Luka Krsljanin brought an appropriately unbearable tautness to his portrayal of Charlie, a desperate Hollywood producer on the verge of his big break. Bringing the script of a “prison film”, or money-spinner, to his recently promoted “associate” Bobby (Fred Sawyer), Charlie’s antagonised extroversion almost buried moments of bitterness such as “a job I could have done ten times better than you”, and outbursts such as “look at me you stupid shit I’m talking to you!” However these were necessarily blurred as Charlie, a Marvel superhero in a straitjacket, positioned by Wallis as conductor between Bobby and the audience, propelled the action forwards from start to finish.

Act II sees Karen, Bobby’s temporary secretary, shaking off her simpering acquiescence to reveal a self-assured, animated campaigner, persuading Bobby to “float” a more meaningful film. Jess Kwong pulls of the character transition subtly and adeptly. The smile of simple admiration never leaves her face for good, instead flickering alternatively with an impassioned frown. Such is the dilemma between craftiness and integrity in Karen’s character that Wong never allows us to forget. She is by turns naïve, compassionate and experienced, innocently replying, “I’m sure it is” to Bobby’s assurance in Act I that “It’s an exciting world”, before animatedly exclaiming to Bobby later that evening, ““I know what it is to be bad. I’ve been bad. I know what it is to be lost. I’ve been lost!”

That Karen manipulated Bobby and Charlie is in no doubt when in Act III she admits to having slept with Bobby only because he agreed to fund her choice of film. This act throws our lack of sympathy for her into doubt, compounded by the rampant masculinity and misogyny that eventually triumphs. This is best emphasised by Fred Sawyer’s Bobby, whose instantaneous, near-monotonic delivery comes into its own in the third act to show Bobby as a shallow recycler of whatever identity will save him from failure, a trait which allows both Charlie and Karen to exploit him at different times.
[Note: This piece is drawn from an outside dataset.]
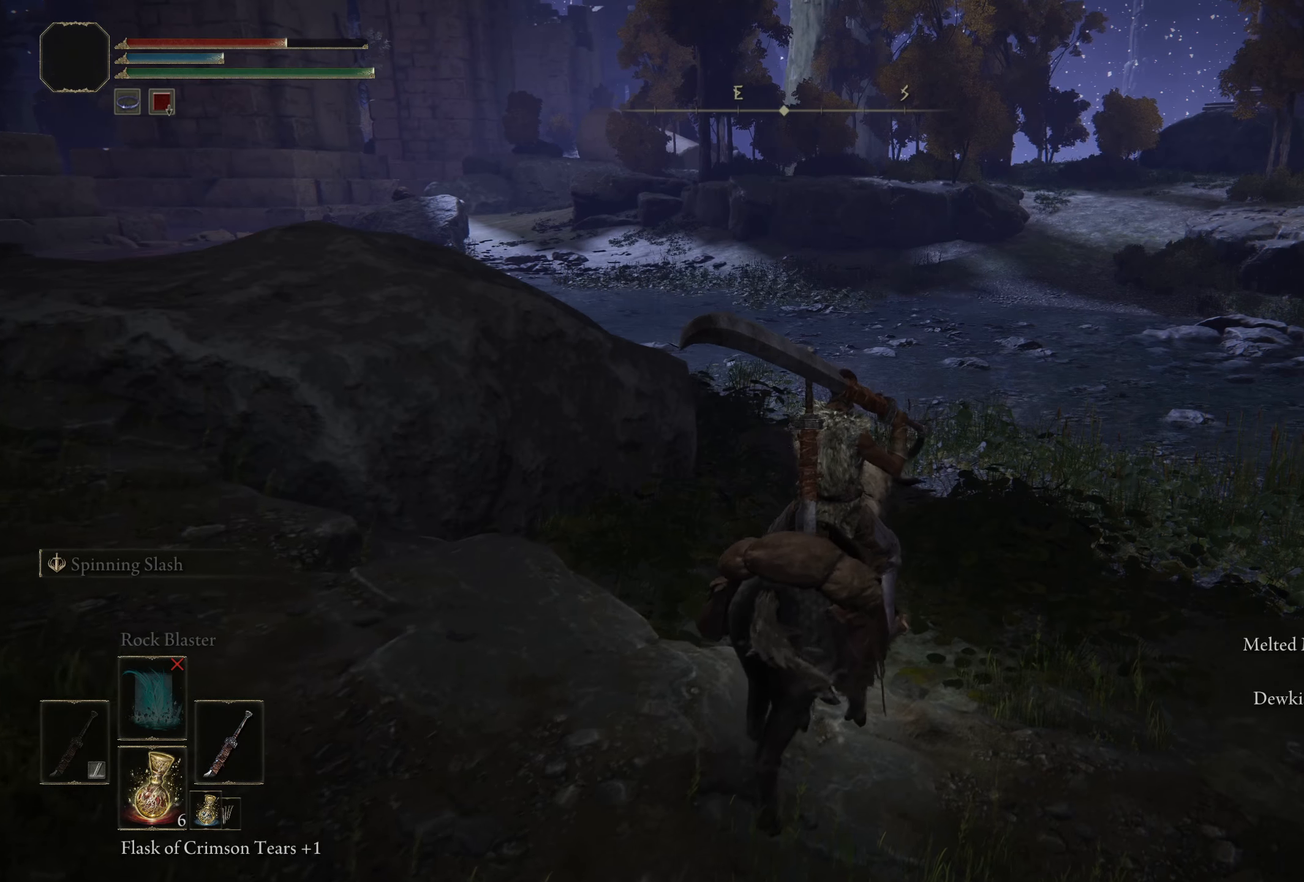
{"buttons": [], "left_stick": "up-right", "right_stick": "right", "events": [[250, "left_stick", "right"], [267, "right_stick", "right"], [317, "left_stick", "up-right"]]}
The hollowness never leaves Sawyer’s voice as he coldly invites Karen off stage with a “we’re rather busy now”.  Charlie and Bobby may not like each other, they may be insecure, pathetic, egotistic and obnoxious, but they are driven by wealth and career success, and in this brilliantly presented world, “God speed the Plow”. The men have won their pyrrhic victory. “Be a man?” Charlie asks Karen, derisiveness dripping through his metallic West Coast twang; “What right do you have?”